Guide

MCP Resources vs Tools vs Prompts: The Practical Difference

Compare MCP resources, tools, and prompts. Learn what each feature does, when to use it, and how to design clearer agent integrations.

Updated May 23, 2026

MCP resources provide context, tools perform actions, and prompts provide reusable instructions. The difference matters because poor MCP design makes agents unreliable: data should not be exposed as an action, actions should not be hidden in prompts, and prompts should not replace structured capability definitions.

The short version#

The Model Context Protocol has several server features. Three of the most important are documented as resources, tools, and prompts.

Use them like this:

  • resources: “Here is context you may read.”
  • tools: “Here is something you may do.”
  • prompts: “Here is a workflow template the user may choose.”

For wider context, see MCP vs API for agents, MCP Registry, and the developer guide to AEO.

Comparison table#

FeatureBest useWho usually initiates itExample
ResourcesExpose data and contextClient or host applicationFile, schema, product catalog, README
ToolsExecute actions or computationsModel, with user/client controlCreate ticket, query database, calculate quote
PromptsOffer reusable workflowsUser-controlled command or selection“Review this code” or “Draft release notes”

This split keeps integrations understandable. Agents can reason better when capability boundaries are obvious.
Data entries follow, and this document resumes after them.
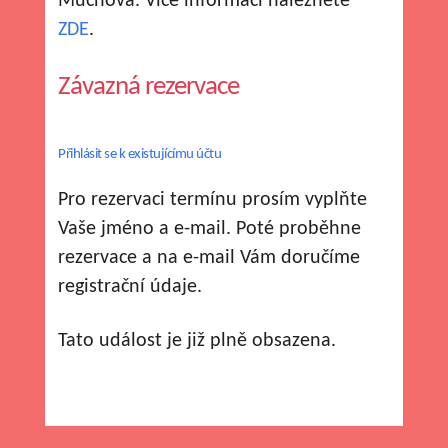
Muchová. Více informací naleznete
ZDE
.
Závazná rezervace
Přihlásit se k existujícímu účtu
Pro rezervaci termínu prosím vyplňte
Vaše jméno a e-mail. Poté proběhne
rezervace a na e-mail Vám doručíme
registrační údaje.
Tato událost je již plně obsazena.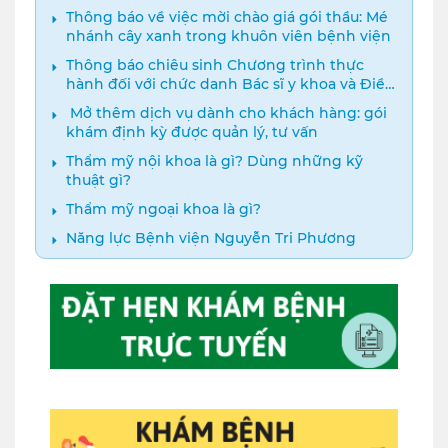
Thông báo về việc mời chào giá gói thầu: Mé
nhánh cây xanh trong khuôn viên bệnh viện
Thông báo chiêu sinh Chương trình thực
hành đối với chức danh Bác sĩ y khoa và Điều
dưỡng năm 2024
️ Mở thêm dịch vụ dành cho khách hàng: gói
khám định kỳ được quản lý, tư vấn
Thẩm mỹ nội khoa là gì? Dùng những kỹ
thuật gì?
Thẩm mỹ ngoại khoa là gì?
Năng lực Bệnh viện Nguyễn Tri Phương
What MCP resources are for#

Resources are for context. The MCP specification says resources let servers share data such as files, database schemas, or application-specific information. Each resource has a URI and may include metadata such as MIME type, size, title, and annotations.

Good resource examples:

  • file:///project/README.md
  • database schema
  • product catalog snapshot
  • API endpoint documentation
  • current project configuration
  • policy document

Resources should be stable enough for a model to inspect or reference. They should not mutate business state by being read.

What MCP tools are for#

Tools are for actions. The official tools specification says MCP servers can expose tools that language models may invoke to interact with external systems, such as APIs, databases, or computations.

Good tool examples:

  • create_issue
  • get_order_status
  • calculate_shipping_quote
  • search_inventory
  • submit_refund_request
  • run_lighthouse_audit

Tools need schemas, validation, rate limits, access control, and audit logs. The agent observability guardrails page is relevant here.

What MCP prompts are for#

Prompts are reusable templates. They help users or clients trigger a known workflow with arguments. A prompt might gather instructions for code review, content drafting, onboarding, or support triage.

Prompts are useful when:

  • the workflow is repeatable
  • the user should intentionally select it
  • the instruction pattern benefits from consistency
  • the output is language-heavy rather than action-heavy

Do not hide execution in prompts. If something changes state, it belongs in a tool with confirmation and logging.

Design mistakes to avoid#

MistakeWhy it causes problemsBetter design
Exposing actions as resourcesReading data may trigger side effectsUse tools for actions
Using prompts as API wrappersModel may infer parameters looselyUse a tool with schema
Putting all context in tool descriptionsDescriptions become bloatedExpose resources
Making every file a resourceToo much context noisePrioritize relevant resources
No output schema for toolsHarder for clients to validate resultsUse structured outputs where possible

AEO implications#

Agent-readable websites face the same design problem as MCP servers: separate content, instructions, and actions.

For example:

  • a pricing page is a resource-like public context
  • a checkout API is a tool-like action
  • a buyer guide is a prompt-like workflow aid

Clear separation helps AI agents understand what they can read, what they can recommend, and what they can execute. That is the practical foundation of Agent Engine Optimization.

Implementation checklist#

  1. List every thing the agent may read.
  2. List every action the agent may perform.
  3. List repeated workflows users may invoke.
  4. Assign each item to resource, tool, or prompt.
  5. Add schemas for tools.
  6. Add useful metadata for resources.
  7. Keep prompts user-controlled.
  8. Document permissions and risks.

FAQ#

Can one MCP server expose resources, tools, and prompts?#

Yes. Many useful servers will expose all three, but each feature should have a clear role.

Are resources safer than tools?#

Usually, because resources are meant for reading context. They can still expose sensitive data if access control is weak.

Should prompts be invoked automatically by the model?#

Prompts are generally designed to be user-controlled or explicitly selected. Automatic action should be handled carefully through tools and permissions.

What is the biggest MCP design rule?#

Keep side effects in tools, context in resources, and reusable instructions in prompts.

Bottom line#

Good MCP design is mostly clean boundaries. When resources, tools, and prompts each do their own job, agents become easier to trust, debug, and improve.